Patterico's Pontifications

9/13/2005

This Just In

Filed under: General — Angry Clam @ 10:32 am



[Posted by the Angry Clam.]

Today two packages arrived for me.

One was from Amazon, and contains a copy of Justice Breyer’s new book Active Liberty.

As some have speculated, it does appear to be an update (or rehash, depending on how things turn out) of John Hart Ely’s Democracy and Distrust. Reading this book will be interesting, since Justice Breyer has set himself up as the intellectual and jurisprudential counterweight to Justice Scalia, facing him in various debates about constitutional interpretation, the use of international law, and the like. Indeed, this book could very well be in emulation of Justice Scalia’s A Matter of Interpretation, although I would point out that Justice Breyer does not allow criticism of his views to share space in his slim volume, as Justice Scalia did.

In any event, I’ll be reading that this week, and will provide a fuller report in the coming days.

The second package, however, is getting much more use already: my ipod nano arrived directly from the factory in China via FedEx today. I don’t have a review for you, really- it’s an ipod, but way smaller. I’m mostly just bragging about this.

4 Responses to “This Just In”

  1. “my ipod nano arrived directly from the factory slave labor camp in China via FedEx today”

    clark smith (08f959)

  2. … he said, typing on a computer assembled from parts made in Chinese factories slave labor camps.

    Xrlq (816c74)

  3. What the heck is wrong with Chinese slave-labor camps? They’re far superior to the slave-labor camps in many nearby Southeast Asian countries.

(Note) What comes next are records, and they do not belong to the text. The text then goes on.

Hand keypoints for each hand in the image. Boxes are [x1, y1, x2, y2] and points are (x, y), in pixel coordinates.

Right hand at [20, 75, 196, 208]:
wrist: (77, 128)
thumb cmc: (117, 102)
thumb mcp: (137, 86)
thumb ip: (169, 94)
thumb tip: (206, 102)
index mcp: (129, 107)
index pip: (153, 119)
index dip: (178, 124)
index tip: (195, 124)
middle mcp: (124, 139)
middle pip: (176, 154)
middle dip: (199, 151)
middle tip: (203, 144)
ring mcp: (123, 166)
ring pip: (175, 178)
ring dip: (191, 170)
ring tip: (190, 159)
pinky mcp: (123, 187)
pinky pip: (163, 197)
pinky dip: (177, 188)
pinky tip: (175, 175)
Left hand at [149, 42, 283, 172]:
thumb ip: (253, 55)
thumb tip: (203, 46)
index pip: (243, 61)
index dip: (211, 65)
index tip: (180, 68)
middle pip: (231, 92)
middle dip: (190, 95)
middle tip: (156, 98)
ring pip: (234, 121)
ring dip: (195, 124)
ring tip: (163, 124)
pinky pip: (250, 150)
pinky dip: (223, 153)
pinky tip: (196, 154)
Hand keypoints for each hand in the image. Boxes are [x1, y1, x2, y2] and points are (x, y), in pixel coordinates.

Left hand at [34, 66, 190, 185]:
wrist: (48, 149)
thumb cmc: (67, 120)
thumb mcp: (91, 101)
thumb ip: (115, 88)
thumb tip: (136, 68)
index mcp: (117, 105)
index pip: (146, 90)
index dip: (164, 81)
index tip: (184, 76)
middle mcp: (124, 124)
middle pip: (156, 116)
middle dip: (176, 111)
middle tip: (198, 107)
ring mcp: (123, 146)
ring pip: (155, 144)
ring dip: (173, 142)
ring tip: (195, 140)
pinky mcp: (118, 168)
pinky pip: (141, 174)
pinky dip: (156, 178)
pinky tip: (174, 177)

    I suspect they’re probably not up the high standards of the slave-labor camps of the old Soviet Union; but it’s hard to beat Stalin at the game he invented. You people are talking through your hats… I have grave doubts that you have sufficiently sampled the slave-labor output from very many camps, at least not in recent years. There has been a huge improvement in slave sophistication in China, for example: rarely nowadays do the slaves write tech docs that include instructions such as “upon boild,, stir three time with chopstick and eat BUT NOT UPON BEFORE A COOLING!!!”

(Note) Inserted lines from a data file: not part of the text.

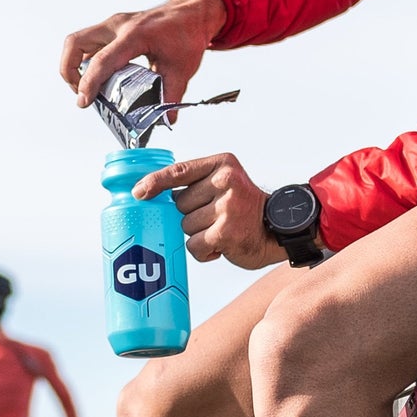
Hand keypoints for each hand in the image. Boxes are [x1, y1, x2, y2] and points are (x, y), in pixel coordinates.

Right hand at [59, 0, 227, 110]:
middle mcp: (117, 26)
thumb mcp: (183, 68)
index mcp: (134, 35)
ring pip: (77, 42)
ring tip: (88, 89)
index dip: (89, 83)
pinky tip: (100, 78)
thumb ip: (172, 94)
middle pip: (75, 43)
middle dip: (69, 71)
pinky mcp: (111, 28)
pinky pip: (88, 43)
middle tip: (82, 94)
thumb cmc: (187, 34)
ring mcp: (112, 25)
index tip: (83, 102)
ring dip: (74, 66)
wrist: (190, 12)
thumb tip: (166, 119)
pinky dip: (85, 61)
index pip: (103, 60)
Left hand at [138, 152, 284, 270]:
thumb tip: (155, 192)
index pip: (179, 171)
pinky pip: (195, 245)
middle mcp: (226, 182)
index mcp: (223, 164)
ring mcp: (226, 207)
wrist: (278, 230)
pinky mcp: (226, 232)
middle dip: (191, 215)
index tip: (138, 192)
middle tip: (216, 217)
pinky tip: (222, 245)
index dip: (154, 182)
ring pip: (186, 226)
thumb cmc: (246, 209)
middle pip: (179, 203)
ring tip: (222, 230)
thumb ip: (197, 183)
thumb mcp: (226, 182)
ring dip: (199, 234)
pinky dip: (204, 251)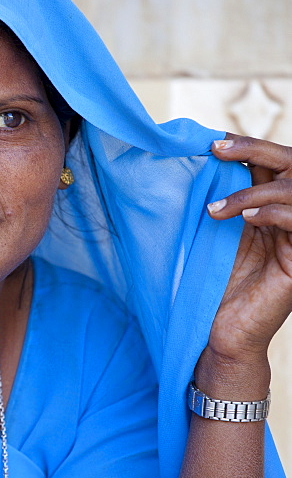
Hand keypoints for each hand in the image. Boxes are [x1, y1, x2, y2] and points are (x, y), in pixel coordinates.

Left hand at [207, 135, 291, 365]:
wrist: (218, 336)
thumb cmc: (209, 289)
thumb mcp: (212, 236)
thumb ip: (217, 202)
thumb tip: (196, 159)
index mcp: (270, 209)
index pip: (271, 164)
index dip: (247, 146)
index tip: (212, 142)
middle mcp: (289, 219)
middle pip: (291, 165)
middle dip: (254, 149)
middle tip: (216, 149)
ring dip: (251, 190)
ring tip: (215, 209)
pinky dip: (272, 211)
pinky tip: (246, 218)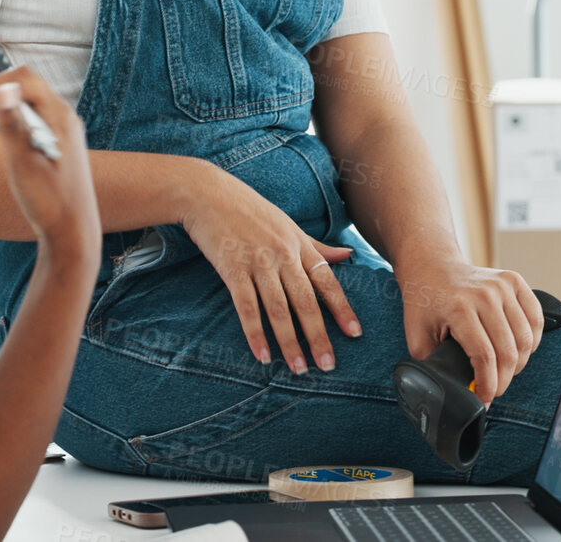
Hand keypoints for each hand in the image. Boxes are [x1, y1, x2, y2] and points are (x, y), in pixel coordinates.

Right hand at [0, 43, 99, 251]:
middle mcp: (61, 116)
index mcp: (59, 117)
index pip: (23, 81)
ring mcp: (58, 128)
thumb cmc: (49, 201)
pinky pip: (27, 111)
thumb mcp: (24, 163)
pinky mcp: (51, 140)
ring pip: (24, 95)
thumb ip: (11, 123)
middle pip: (24, 81)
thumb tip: (1, 87)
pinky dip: (6, 102)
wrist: (72, 232)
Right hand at [178, 171, 359, 373]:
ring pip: (278, 309)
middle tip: (328, 365)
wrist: (206, 193)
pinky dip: (255, 333)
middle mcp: (282, 254)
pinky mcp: (232, 268)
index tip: (355, 334)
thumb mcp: (286, 223)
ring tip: (299, 367)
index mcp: (298, 244)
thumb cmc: (247, 208)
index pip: (326, 282)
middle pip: (305, 301)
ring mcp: (257, 261)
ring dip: (290, 341)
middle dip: (318, 336)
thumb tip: (347, 256)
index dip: (342, 309)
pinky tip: (263, 354)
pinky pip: (246, 306)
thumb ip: (316, 245)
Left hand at [393, 257, 543, 403]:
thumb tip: (453, 392)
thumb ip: (434, 365)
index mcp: (459, 308)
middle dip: (503, 379)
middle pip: (508, 351)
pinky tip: (518, 350)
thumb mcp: (417, 337)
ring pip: (525, 339)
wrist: (431, 267)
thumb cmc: (424, 304)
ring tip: (504, 371)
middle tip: (494, 389)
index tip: (484, 398)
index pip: (484, 356)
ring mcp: (502, 286)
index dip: (488, 384)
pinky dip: (531, 341)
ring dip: (518, 363)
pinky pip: (535, 319)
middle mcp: (484, 295)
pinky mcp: (514, 281)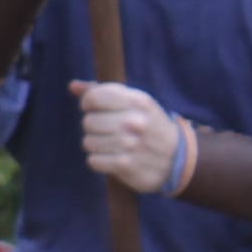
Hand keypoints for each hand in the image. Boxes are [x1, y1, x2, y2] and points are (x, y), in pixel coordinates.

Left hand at [71, 78, 179, 194]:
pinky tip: (114, 158)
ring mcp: (131, 144)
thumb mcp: (135, 103)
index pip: (93, 97)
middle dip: (94, 127)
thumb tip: (73, 85)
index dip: (89, 103)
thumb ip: (103, 92)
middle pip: (88, 121)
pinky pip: (93, 161)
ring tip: (113, 145)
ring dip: (97, 145)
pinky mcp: (126, 165)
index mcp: (138, 101)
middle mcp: (135, 121)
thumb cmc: (149, 125)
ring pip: (88, 142)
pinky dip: (100, 161)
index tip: (97, 109)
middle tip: (109, 130)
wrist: (178, 158)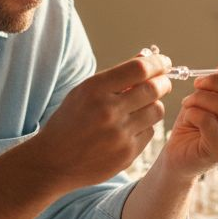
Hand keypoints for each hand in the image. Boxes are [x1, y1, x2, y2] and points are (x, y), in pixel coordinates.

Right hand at [30, 50, 172, 189]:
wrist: (53, 161)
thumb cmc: (70, 121)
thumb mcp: (84, 92)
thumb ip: (116, 76)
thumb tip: (147, 57)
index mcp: (94, 90)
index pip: (139, 69)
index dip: (157, 63)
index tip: (164, 62)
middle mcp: (108, 111)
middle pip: (154, 89)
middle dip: (163, 82)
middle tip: (162, 82)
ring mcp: (119, 134)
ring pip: (156, 110)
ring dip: (154, 105)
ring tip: (142, 106)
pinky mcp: (127, 154)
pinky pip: (149, 132)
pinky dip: (144, 126)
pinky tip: (129, 128)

    I’m sure the slave-labor camps in, say, Sudan, Somalia, and Massachusetts are not even in the running anymore. But the all-time champs were the Roman slave-labor battalions. They were not, of course, organized into camps; but they frequently comprised Greek philosophers and Egyptian surgeons.

    Dafydd

    Dafydd (f8a7be)

  4. I am dreadfully sorry, but I must make a correction. In my commment above, I got carried away and inadvertently wrote the the Roman slave battalions “frequently comprised Greek philosophers and Egyptian surgeons.”

    This is absurd, of course; and I’m very sorry I said it. I sincerely apologize.

    I meant to say they frequently included Greek philosophers and Egyptian surgeons, of course.